Objectives: Methylphenidate is the most commonly used drug for attention-deficit hyperactivity disorder (ADHD) in children and adolescents. Several randomised clinical trials have assessed the effects of the drug using either parallel-group or cross-over designs. We investigate advantages and limitations of these two designs for the assessment of methylphenidate for ADHD in children and adolescents. Furthermore, we investigate the risks of carry-over effect when using the cross-over design.

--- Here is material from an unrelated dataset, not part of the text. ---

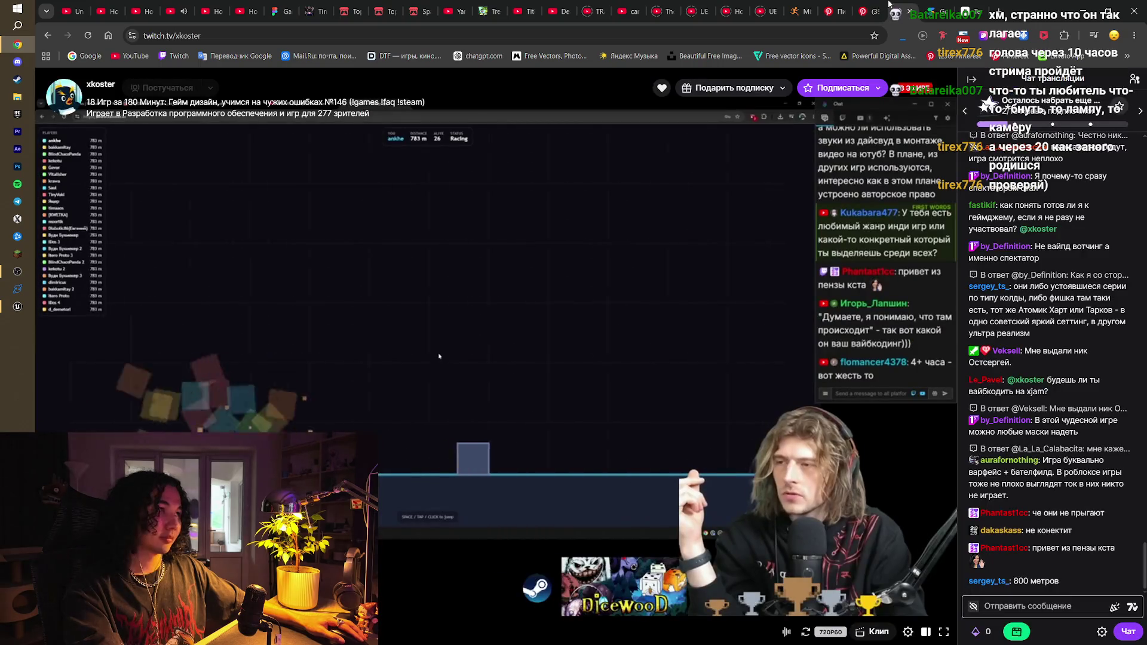
click(935, 5)
click(968, 5)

Methods: The methods used followed the Cochrane Handbook. Data from randomised clinical trials were included. Authors of cross-over trials where only end-of-period data were available were contacted to obtain data from all intervention periods. Meta-analyses were conducted and the results were presented in forest plots, and Chi² and I² were applied as tests for statistical heterogeneity.
Results: A total of 147 (n = 7134) cross-over trials and 38 (n = 5111) parallel-group trials were included. Differences in intervention effects were tested by comparing parallel-group trials to the first-period of cross-over trials and by analysing the first-period of cross-over trials pooled with parallel-group trials and comparing them to end-of cross-over trials (Chi² = 3.67, df = 1; P = 0.06; I² = 72.8%; 75 trials). The risk of carry-over effect was tested by comparing first-period to the end-of-trial period in cross-over trials (Chi² = 2.47, df = 1; P = 0.12; I² = 59.6%; 4 trials). Parallel-group trials are closer to the real world scenario, and offer better evaluation of the benefits.

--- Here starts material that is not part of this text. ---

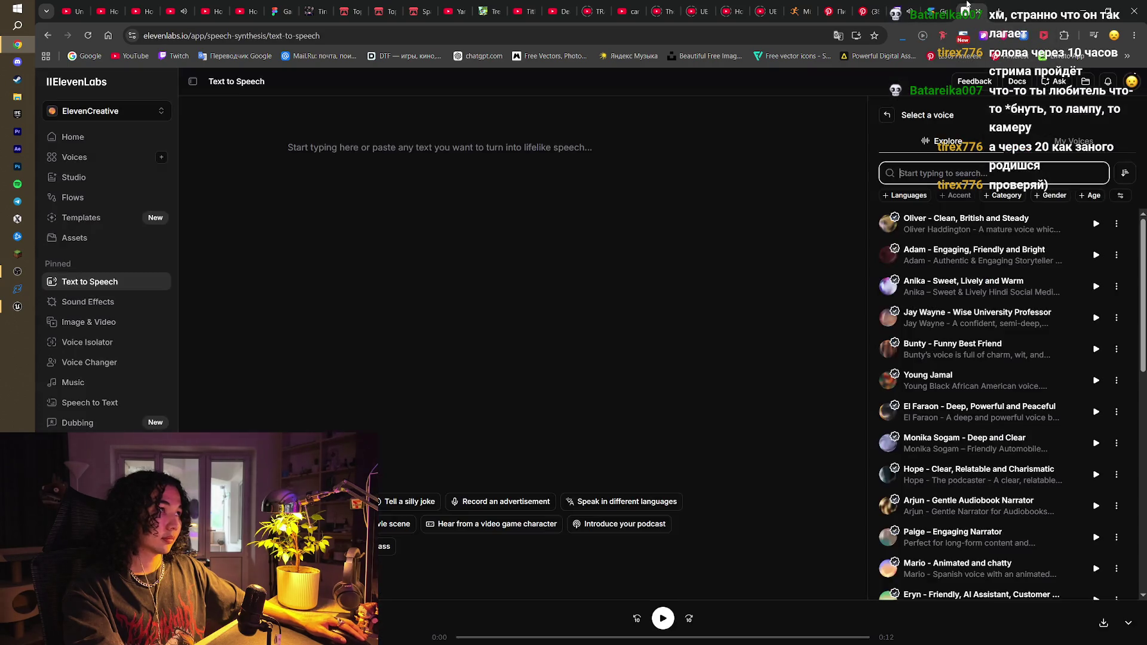
click(868, 11)
click(835, 11)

Conclusions: Based on the results, both parallel-group trials and cross-over trials are suitable for investigating methylphenidate for children and adolescents with ADHD. The choice of design is, however, important to consider as the parallel-group design offers clear and more realistic benefits. Furthermore, data from cross-over trials are more difficult to include in systematic reviews.